Он говорил отрывисто, каждое свое слово сопровождая жестикуляцией, размахивая руками, подобно птице, машущей крыльями.
Скульптор дружески похлопал его по плечу.
— Я радуюсь с тобой, Деунистон. Я не прошу тебя показать мне картину, так как знаю, что ты разделяешь мои теории: ты тоже считаешь, что показывать шедевр, чтобы получить одобрение других, значит унизить его; радость, которую ты испытываешь, в достаточной мере вознаграждает тебя. Но, может быть, Главкос захочет убедиться, до какого совершенства дошла живопись в Аполлонии?
Я с радостью принял предложение.
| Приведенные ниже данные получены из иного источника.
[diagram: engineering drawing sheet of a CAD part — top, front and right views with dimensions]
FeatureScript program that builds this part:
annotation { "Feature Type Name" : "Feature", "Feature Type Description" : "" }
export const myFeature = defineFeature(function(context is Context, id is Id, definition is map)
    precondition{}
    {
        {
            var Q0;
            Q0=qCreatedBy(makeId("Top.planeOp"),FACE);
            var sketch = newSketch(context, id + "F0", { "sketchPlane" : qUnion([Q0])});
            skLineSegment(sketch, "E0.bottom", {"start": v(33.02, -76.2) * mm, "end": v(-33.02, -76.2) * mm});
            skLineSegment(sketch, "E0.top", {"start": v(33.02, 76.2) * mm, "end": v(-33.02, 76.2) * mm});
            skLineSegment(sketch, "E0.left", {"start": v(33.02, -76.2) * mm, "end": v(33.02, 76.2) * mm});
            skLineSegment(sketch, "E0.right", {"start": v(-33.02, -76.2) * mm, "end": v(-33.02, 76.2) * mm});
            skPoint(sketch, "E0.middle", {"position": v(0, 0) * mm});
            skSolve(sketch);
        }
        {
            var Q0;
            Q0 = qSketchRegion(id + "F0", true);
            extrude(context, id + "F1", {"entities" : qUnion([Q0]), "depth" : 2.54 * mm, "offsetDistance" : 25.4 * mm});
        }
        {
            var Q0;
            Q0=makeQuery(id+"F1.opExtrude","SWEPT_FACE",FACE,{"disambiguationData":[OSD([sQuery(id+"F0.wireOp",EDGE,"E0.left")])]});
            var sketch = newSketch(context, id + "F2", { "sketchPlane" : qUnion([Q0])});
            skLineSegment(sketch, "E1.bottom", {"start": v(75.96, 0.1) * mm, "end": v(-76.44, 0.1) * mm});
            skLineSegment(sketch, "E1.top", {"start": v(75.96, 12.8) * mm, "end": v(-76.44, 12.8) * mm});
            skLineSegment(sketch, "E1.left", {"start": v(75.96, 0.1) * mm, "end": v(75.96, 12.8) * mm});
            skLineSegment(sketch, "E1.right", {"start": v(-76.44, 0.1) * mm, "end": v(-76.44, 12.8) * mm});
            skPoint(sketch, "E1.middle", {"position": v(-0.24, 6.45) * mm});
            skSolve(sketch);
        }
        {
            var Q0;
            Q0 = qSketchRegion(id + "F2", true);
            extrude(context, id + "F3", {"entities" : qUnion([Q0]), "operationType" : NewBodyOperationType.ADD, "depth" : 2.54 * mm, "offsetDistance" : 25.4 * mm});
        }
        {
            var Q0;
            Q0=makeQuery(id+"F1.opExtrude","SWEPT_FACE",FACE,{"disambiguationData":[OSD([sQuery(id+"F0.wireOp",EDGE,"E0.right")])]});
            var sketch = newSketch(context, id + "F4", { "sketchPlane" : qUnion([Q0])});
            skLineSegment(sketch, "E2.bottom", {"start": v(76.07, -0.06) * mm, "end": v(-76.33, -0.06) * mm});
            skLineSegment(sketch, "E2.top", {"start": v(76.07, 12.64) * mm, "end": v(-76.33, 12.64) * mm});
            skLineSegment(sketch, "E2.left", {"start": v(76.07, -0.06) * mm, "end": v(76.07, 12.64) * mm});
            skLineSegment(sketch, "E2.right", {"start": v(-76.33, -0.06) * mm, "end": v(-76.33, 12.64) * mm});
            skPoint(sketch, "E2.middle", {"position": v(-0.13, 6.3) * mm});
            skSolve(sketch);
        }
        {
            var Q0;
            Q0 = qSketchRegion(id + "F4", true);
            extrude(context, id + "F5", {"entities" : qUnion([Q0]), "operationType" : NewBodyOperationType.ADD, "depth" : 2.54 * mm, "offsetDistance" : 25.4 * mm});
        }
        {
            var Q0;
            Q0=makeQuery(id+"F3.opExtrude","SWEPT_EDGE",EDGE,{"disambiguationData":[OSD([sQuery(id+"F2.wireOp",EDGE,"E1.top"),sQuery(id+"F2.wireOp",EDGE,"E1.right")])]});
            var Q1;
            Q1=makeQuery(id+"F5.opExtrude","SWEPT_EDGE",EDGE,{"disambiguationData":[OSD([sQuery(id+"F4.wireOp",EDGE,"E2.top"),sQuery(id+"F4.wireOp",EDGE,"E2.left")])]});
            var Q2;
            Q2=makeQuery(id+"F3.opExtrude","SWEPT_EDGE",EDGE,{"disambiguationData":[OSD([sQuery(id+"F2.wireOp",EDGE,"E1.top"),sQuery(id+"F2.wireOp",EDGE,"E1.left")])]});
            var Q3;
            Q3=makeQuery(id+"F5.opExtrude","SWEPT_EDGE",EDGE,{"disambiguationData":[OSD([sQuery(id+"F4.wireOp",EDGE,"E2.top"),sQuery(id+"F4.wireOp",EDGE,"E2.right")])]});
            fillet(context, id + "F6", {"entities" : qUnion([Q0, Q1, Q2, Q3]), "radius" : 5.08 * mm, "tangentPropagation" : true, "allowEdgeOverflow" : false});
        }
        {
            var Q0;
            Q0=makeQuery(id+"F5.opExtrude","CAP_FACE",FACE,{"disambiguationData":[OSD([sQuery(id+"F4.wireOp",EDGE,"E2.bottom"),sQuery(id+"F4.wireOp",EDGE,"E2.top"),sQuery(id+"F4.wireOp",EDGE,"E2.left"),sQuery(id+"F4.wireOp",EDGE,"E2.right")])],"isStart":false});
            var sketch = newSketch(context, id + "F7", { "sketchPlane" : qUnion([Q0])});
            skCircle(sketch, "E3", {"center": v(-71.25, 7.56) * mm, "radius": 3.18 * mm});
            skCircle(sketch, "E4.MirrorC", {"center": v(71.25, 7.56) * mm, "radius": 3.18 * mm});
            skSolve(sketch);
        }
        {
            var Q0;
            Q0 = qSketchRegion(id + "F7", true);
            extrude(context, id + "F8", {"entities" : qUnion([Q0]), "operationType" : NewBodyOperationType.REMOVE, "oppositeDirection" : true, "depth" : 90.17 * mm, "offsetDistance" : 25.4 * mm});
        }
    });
Мне было очень интересно знать, соответствует ли идеал Деунистона в живописи идеалу Пануклеса в скульптуре.
Мы уселись на краю дороги, и живописец протянул нам восковую пластинку, на которой был начерчен ряд странных линий, несколько напоминающих геометрические фигуры. С самого начала я был поражен отсутствием красок: на желтом фоне воска были видны только черные линии.
Я молча смотрел, стараясь понять суть картины. Надо сказать, что я привык к смелости кубистов, и Фрика посвятил меня во все тонкости символической школы, но Пикассо, Манте и даже сам Фрика едва ли уразумели бы больше меня в этом странном сочетании линий, кругов и точек.
Пануклес с улыбкой смотрел на меня.
— Я вижу, — сказал он, — что заход солнца Деунистона тебя еще больше смутил, чем моя концепция скульптуры. Очевидно, в твоей стране живопись не достигла такой степени совершенства. Хочешь, Деунистон изложит тебе наши воззрения на живопись?
— Конечно, — ответил я, — я смиренно сознаюсь, что нахожусь в полном недоумении перед этой работой, которая ничем не напоминает привычных мне цветных картин.